I'm a big fan of Dave Weagle suspension designs and I have a friend who absolutely slays it on a Devinci Troy so I bet the Spartan was insane! An HD3 will be my next bike! 

I haven't ridden either of two bikes that you're eye'ing but given your intended usage and the geometry I'd lean towards the Specialized mostly due to the slacker head angle and lower bottom bracket, both of which should make you feel more confident on downs and with jumps. Also, I don't know about the reliability of the Specialized dropper post, but if you're planning to jump a lot, then a dropper would be great to have. I also prefer the Revelation to the Talas, but the new Fox 36 or Pike would be a big improvement. Not sure about the wheels on either bike. The premium Rovals are supposed to be great, but not sure about the lower end ones, which I would think are on this bike, but could be wrong since the ad doesn't say. That's my 2 cents.

▸ TASK 1: Duplicate the stored data entry below line for line, with no changes.

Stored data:
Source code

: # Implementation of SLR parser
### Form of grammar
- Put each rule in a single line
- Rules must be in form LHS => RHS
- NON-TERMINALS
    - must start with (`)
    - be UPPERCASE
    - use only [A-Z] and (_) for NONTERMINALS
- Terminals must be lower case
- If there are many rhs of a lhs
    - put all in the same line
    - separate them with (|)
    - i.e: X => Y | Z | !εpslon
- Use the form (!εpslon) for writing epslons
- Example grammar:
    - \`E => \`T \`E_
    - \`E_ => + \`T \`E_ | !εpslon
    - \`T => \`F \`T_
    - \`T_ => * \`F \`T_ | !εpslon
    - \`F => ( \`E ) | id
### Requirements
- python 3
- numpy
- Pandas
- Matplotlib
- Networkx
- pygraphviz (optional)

▸ TASK 2: In the forum post, which two geometry features make the writer lean toward the Specialized?

▸ TASK SOLUTION 1:
Source code

: # Implementation of SLR parser
### Form of grammar
- Put each rule in a single line
- Rules must be in form LHS => RHS
- NON-TERMINALS
    - must start with (`)
    - be UPPERCASE
    - use only [A-Z] and (_) for NONTERMINALS
- Terminals must be lower case
- If there are many rhs of a lhs
    - put all in the same line
    - separate them with (|)
    - i.e: X => Y | Z | !εpslon
- Use the form (!εpslon) for writing epslons
- Example grammar:
    - \`E => \`T \`E_
    - \`E_ => + \`T \`E_ | !εpslon
    - \`T => \`F \`T_
    - \`T_ => * \`F \`T_ | !εpslon
    - \`F => ( \`E ) | id
### Requirements
- python 3
- numpy
- Pandas
- Matplotlib
- Networkx
- pygraphviz (optional)

▸ TASK SOLUTION 2: The slacker head angle and the lower bottom bracket.